Washington, D.C. – Chrysler has won a victory in the U.S. Supreme Court, which rejected a request from Indiana pension funds that would have otherwise held up the automaker’s exit from bankruptcy, according to Automotive News. The funds had asked the court to delay the sale of Chrysler to Fiat SpA while the challenge stood.

The Supreme Court said the challengers had not met their burden of showing that a delay was justified, and lifted a temporary stay of the sale granted by Supreme Court Justice Ruth Bader Ginsburg on Monday. A federal bankruptcy judge and a U.S. appeals court have approved the sale of Chrysler to Fiat.

In a separate case, Chrysler won court approval to cut its U.S. dealer network by one-quarter. A bankruptcy court judge rejected requests to delay the order until the Supreme Court ruled on the company’s sale.

“We are pleased with the judge’s decision allowing us to go forward with the realignment of our dealer network,” said Jim Press, Chrysler vice-chairman and president. “A financially strong, competitive dealership network can increase sales and afford to invest in facilities, in people, in training, and in amenities, with a major focus placed on customer satisfaction. The 2,392 U.S. dealers that will move forward will be integral to the success of the new Chrysler.”

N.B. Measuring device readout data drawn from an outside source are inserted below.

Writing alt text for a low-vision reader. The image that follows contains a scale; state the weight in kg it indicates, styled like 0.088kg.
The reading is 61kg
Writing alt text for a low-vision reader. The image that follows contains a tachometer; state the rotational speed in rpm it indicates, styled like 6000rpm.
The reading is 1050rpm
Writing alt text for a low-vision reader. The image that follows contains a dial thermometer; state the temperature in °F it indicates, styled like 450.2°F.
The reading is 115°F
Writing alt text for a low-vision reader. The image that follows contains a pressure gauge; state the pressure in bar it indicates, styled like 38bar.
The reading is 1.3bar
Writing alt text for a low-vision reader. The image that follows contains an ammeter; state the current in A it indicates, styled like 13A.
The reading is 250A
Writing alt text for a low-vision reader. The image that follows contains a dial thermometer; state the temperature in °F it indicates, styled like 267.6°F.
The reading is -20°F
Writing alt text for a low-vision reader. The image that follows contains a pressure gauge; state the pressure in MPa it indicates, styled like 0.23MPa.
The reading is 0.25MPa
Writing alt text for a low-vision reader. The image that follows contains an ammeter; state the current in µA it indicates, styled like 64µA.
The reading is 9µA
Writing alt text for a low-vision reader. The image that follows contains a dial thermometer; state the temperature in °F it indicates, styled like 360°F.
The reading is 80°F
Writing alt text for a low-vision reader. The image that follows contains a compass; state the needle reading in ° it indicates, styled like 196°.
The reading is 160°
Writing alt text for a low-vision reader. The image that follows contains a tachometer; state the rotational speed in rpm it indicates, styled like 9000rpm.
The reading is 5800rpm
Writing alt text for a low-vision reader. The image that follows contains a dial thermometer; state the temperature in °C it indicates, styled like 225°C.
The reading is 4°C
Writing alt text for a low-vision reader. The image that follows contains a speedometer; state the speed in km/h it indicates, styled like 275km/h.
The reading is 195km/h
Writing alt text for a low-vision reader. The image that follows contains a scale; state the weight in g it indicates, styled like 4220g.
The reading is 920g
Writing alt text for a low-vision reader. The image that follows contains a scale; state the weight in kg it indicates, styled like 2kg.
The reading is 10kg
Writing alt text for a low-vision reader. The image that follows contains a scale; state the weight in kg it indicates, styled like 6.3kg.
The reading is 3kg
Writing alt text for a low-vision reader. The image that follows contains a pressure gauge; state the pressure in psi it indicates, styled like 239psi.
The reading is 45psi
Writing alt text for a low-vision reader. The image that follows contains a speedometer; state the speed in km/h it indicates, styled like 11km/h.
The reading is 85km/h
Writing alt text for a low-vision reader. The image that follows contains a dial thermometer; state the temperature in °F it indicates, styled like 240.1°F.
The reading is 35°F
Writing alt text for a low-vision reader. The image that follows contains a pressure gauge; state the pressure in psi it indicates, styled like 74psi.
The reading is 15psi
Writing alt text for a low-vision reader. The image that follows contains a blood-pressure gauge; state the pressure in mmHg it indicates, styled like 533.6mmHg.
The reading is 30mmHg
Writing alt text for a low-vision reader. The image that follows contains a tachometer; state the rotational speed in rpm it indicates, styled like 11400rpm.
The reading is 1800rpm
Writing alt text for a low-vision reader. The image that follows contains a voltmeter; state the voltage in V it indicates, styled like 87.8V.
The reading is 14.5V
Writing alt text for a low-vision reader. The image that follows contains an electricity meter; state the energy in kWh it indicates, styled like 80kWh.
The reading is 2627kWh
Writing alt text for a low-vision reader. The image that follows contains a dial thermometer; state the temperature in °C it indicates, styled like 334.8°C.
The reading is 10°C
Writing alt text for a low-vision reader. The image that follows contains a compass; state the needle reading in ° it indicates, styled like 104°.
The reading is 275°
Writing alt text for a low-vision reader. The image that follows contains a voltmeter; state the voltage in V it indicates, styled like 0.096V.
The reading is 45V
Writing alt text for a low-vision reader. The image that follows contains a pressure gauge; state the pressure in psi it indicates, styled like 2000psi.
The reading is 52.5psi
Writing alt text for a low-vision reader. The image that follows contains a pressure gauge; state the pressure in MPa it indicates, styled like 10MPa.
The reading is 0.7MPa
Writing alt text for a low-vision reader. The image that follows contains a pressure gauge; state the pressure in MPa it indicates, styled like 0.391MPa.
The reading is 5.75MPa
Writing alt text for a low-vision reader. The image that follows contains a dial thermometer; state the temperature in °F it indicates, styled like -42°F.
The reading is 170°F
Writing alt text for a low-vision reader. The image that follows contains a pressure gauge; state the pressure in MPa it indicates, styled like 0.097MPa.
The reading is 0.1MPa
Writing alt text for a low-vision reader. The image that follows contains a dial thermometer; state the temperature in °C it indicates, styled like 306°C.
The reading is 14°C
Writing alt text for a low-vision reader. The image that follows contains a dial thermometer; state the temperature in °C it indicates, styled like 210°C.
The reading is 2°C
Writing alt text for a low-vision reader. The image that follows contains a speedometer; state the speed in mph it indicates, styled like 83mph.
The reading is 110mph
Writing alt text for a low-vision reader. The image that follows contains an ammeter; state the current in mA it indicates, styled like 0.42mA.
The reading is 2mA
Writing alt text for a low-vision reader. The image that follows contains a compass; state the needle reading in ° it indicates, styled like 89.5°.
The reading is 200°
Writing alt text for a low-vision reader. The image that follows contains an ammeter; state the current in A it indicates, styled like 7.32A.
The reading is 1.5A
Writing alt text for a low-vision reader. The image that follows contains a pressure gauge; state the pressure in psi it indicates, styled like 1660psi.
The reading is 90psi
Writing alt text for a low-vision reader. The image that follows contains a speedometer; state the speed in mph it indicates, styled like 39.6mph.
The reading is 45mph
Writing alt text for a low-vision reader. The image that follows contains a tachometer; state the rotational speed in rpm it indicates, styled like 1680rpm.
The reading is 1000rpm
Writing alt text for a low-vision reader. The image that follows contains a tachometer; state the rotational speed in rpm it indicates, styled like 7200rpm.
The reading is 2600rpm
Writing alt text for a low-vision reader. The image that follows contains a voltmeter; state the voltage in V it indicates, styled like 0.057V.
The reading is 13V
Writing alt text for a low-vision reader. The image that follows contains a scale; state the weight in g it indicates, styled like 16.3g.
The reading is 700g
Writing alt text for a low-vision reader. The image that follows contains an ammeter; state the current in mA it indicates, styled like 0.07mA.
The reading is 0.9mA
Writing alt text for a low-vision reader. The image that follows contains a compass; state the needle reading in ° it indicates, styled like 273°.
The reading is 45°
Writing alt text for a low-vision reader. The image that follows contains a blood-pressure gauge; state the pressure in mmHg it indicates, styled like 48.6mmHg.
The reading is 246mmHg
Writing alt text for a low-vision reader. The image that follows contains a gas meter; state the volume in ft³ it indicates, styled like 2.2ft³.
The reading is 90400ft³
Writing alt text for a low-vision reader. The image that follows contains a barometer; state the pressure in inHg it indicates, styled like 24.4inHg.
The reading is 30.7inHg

Press called the decision about which dealers to bring into the new company “gut-wrenching,” but said it was an absolutely essential part of the effort to assure the long-term viability of the new Chrysler Group. The company said that cutting 789 dealers will save the company about US$1.4 billion over four years in product engineering and development costs for “sister vehicles” sold under different brand names, along with $150 million annually in marketing and advertising costs, and $33 million annually in administrative costs. Chrysler will redistribute 100 per cent of the eligible inventory held by the dealers.

Rejected dealers will be able to file damage claims against Chrysler within a certain time frame yet to be determined, the court said in its ruling.